(Your objective): Rewrite everything from the line containing "family: Primulaceae" down to the line containing "state / province: Manitoba", replacing "collectors" with "collected by" and changing nothing else.

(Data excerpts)
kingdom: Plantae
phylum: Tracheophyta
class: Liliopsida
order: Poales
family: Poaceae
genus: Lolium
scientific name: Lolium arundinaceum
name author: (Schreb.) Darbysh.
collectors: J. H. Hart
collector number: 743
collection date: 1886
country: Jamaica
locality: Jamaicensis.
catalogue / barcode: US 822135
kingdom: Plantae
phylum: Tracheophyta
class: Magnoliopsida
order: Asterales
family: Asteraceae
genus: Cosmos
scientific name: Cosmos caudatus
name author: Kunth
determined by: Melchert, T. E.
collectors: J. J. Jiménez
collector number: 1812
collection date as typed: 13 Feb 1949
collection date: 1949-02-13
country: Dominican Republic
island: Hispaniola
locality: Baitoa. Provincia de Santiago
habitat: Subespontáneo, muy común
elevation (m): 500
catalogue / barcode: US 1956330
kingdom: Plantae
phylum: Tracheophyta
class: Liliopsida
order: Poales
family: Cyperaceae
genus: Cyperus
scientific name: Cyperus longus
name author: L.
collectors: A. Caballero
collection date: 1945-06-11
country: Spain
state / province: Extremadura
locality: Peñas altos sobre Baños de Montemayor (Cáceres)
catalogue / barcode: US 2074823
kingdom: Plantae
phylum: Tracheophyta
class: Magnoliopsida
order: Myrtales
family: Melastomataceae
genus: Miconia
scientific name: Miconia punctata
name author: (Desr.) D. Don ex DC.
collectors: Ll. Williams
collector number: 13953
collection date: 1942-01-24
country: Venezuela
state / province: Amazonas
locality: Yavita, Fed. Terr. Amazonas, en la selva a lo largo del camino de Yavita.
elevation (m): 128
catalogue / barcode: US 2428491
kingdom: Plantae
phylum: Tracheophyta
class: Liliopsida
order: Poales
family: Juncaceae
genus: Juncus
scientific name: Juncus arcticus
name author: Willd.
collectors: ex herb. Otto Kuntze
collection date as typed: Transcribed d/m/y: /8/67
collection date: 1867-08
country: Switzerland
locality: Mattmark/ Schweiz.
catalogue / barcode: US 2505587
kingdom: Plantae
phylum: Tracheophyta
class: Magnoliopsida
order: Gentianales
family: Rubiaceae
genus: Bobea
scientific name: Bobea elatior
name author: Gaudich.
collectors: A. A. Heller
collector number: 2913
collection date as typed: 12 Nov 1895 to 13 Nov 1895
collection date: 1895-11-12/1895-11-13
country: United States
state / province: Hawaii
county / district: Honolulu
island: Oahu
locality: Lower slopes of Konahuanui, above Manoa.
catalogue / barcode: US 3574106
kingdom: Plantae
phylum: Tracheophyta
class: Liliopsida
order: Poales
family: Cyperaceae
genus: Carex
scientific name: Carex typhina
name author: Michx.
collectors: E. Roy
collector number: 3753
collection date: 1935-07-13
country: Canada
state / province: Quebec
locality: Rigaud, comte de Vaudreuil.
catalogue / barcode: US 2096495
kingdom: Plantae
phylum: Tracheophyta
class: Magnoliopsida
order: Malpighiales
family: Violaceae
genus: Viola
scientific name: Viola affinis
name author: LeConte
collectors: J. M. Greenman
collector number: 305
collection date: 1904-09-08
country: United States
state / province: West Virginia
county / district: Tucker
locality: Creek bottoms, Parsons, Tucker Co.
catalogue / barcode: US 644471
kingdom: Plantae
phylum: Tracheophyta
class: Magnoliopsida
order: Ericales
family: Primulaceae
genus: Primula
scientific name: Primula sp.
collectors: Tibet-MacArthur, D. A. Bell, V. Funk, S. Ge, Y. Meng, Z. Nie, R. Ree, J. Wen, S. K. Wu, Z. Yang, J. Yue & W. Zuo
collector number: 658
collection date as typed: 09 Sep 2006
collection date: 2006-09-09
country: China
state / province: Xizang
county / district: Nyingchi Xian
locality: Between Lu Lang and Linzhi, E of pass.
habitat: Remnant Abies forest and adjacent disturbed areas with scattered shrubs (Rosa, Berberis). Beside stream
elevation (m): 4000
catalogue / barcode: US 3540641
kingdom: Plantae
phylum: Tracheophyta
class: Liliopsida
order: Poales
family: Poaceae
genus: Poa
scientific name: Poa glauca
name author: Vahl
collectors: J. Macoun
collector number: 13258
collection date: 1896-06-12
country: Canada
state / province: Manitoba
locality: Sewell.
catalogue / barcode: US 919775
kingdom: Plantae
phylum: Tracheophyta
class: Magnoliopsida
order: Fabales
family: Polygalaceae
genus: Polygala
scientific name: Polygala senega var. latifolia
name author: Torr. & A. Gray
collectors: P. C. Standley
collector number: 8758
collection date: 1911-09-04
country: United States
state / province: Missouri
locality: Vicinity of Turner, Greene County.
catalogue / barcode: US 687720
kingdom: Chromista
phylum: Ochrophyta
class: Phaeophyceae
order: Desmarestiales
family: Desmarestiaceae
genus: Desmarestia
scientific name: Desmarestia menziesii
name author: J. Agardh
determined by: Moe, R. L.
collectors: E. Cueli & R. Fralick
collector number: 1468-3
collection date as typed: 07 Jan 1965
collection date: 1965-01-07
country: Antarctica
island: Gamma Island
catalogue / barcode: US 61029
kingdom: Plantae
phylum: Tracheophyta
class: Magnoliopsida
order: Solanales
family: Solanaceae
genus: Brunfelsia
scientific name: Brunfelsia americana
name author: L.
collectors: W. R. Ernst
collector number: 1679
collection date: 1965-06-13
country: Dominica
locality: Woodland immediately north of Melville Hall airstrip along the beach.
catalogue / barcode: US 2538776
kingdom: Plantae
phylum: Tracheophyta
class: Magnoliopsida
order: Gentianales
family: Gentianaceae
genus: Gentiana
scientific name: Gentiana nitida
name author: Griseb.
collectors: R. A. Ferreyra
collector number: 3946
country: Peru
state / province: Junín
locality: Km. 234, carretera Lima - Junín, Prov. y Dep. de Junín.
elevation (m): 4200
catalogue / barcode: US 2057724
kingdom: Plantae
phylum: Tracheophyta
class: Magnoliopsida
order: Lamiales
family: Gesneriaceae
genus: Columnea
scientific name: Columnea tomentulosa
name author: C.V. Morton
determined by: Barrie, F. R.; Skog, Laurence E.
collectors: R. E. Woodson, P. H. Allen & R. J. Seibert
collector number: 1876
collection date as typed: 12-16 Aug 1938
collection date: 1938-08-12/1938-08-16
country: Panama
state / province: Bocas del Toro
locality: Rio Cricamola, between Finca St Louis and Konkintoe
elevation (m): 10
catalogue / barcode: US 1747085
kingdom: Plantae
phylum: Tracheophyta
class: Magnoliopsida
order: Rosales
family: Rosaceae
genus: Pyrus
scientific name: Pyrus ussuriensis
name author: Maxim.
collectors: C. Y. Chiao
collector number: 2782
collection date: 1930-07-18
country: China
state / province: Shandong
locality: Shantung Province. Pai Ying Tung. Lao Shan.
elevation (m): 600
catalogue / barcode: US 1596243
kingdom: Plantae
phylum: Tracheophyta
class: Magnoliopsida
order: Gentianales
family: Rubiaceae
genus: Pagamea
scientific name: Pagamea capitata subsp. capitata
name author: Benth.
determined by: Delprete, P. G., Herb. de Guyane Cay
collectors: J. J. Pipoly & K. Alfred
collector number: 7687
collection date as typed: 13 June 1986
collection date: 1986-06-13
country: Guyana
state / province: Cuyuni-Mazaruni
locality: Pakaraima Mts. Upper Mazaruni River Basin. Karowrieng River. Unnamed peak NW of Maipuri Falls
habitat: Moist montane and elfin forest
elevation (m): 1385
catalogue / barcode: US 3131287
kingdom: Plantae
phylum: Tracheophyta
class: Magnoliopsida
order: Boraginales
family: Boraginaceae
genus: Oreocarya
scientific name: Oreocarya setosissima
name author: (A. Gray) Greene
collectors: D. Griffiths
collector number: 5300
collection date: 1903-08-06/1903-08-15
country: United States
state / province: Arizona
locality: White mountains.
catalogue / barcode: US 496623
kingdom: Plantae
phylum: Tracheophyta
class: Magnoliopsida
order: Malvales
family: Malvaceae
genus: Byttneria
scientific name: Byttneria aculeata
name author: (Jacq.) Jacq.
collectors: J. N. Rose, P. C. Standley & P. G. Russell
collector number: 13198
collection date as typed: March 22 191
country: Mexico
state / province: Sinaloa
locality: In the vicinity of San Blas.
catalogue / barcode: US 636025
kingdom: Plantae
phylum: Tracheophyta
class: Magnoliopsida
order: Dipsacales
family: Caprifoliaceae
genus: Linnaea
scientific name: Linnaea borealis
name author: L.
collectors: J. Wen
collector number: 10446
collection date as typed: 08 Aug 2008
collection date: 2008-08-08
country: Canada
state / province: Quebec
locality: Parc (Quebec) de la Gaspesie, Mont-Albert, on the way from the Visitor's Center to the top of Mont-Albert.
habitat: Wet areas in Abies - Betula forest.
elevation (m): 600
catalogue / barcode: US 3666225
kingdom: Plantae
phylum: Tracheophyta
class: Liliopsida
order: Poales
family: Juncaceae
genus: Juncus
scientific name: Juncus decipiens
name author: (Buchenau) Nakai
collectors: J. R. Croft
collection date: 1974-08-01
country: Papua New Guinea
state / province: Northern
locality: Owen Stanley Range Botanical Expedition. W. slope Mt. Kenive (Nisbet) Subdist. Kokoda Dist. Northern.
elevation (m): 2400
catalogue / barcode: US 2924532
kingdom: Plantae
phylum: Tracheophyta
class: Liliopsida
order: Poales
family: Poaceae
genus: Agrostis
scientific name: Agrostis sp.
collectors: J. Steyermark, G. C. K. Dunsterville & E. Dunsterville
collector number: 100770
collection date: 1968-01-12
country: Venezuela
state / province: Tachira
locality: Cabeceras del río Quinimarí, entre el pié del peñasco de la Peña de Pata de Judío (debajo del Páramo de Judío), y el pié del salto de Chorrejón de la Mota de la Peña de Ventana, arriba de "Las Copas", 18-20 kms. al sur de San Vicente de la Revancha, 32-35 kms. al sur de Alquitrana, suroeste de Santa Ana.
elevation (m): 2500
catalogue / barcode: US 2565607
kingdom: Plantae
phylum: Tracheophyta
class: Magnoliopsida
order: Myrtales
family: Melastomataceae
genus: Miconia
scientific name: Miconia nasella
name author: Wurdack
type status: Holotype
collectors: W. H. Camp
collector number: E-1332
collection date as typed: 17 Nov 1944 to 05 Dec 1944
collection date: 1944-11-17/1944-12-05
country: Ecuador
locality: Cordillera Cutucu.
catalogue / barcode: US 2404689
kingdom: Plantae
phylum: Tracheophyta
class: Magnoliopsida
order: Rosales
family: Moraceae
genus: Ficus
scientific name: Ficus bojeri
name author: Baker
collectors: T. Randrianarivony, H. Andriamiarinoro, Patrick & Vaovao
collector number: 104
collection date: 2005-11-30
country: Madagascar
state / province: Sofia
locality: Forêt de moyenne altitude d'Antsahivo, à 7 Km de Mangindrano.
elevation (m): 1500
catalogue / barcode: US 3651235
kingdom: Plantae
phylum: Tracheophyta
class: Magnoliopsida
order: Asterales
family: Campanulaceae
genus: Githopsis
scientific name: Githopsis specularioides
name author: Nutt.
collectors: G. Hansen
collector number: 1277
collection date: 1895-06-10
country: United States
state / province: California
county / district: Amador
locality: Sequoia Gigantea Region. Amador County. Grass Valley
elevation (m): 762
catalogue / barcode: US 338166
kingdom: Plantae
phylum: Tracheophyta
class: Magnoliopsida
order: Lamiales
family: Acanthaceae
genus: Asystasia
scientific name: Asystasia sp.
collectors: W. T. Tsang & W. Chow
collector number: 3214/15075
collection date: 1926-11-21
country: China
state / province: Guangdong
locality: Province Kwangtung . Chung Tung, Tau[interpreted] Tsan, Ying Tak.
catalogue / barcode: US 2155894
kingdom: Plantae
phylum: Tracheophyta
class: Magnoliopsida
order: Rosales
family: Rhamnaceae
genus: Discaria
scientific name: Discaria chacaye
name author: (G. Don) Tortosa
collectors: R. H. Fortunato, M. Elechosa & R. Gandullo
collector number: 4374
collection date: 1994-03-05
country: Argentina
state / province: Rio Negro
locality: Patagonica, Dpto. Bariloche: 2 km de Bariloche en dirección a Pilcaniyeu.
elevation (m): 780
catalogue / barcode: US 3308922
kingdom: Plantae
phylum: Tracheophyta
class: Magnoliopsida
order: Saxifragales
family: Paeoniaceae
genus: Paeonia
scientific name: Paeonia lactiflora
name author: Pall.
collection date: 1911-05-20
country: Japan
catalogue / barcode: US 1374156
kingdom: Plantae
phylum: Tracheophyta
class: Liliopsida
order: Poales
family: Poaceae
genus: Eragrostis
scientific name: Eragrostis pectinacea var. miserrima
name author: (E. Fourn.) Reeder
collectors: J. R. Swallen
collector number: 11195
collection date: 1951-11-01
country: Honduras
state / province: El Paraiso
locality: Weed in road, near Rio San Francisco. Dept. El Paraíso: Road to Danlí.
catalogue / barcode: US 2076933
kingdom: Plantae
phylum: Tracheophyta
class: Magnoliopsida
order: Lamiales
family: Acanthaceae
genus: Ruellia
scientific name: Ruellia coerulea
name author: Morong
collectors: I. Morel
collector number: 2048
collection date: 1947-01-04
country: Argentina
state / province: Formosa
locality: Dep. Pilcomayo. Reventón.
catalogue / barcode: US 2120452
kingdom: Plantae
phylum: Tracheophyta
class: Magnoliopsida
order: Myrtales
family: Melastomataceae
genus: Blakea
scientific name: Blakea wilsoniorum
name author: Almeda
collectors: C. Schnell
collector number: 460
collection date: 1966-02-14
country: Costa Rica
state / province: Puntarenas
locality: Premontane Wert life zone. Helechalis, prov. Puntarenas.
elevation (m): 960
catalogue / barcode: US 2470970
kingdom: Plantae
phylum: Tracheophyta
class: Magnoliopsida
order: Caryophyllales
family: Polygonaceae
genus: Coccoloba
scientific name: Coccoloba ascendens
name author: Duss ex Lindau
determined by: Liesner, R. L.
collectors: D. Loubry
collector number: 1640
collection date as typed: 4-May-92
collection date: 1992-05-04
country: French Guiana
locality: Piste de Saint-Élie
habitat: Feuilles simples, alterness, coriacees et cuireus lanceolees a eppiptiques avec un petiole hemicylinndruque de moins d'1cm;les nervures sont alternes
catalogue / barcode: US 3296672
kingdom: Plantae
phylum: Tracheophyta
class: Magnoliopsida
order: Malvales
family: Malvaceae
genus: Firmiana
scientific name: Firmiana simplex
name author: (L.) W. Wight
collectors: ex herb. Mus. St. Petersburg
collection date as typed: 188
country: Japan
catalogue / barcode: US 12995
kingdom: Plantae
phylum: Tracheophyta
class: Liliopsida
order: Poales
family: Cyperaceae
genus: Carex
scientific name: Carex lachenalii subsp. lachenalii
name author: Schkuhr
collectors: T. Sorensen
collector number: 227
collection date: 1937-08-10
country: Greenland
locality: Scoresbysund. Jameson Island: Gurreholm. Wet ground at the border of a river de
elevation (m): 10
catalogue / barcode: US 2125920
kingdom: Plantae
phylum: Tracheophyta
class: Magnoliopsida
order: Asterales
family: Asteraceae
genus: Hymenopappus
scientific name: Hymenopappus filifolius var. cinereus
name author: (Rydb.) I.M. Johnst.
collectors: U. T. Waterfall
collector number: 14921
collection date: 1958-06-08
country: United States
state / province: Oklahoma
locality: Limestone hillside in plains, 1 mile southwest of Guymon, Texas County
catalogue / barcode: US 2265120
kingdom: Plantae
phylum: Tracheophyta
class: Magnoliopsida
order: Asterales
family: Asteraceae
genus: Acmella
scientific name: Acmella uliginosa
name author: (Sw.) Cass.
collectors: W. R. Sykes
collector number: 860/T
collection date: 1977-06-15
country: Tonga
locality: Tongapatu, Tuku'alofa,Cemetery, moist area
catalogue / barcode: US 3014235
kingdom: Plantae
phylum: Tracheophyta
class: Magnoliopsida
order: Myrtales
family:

(Complete response):
family: Primulaceae
genus: Primula
scientific name: Primula sp.
collected by: Tibet-MacArthur, D. A. Bell, V. Funk, S. Ge, Y. Meng, Z. Nie, R. Ree, J. Wen, S. K. Wu, Z. Yang, J. Yue & W. Zuo
collector number: 658
collection date as typed: 09 Sep 2006
collection date: 2006-09-09
country: China
state / province: Xizang
county / district: Nyingchi Xian
locality: Between Lu Lang and Linzhi, E of pass.
habitat: Remnant Abies forest and adjacent disturbed areas with scattered shrubs (Rosa, Berberis). Beside stream
elevation (m): 4000
catalogue / barcode: US 3540641
kingdom: Plantae
phylum: Tracheophyta
class: Liliopsida
order: Poales
family: Poaceae
genus: Poa
scientific name: Poa glauca
name author: Vahl
collected by: J. Macoun
collector number: 13258
collection date: 1896-06-12
country: Canada
state / province: Manitoba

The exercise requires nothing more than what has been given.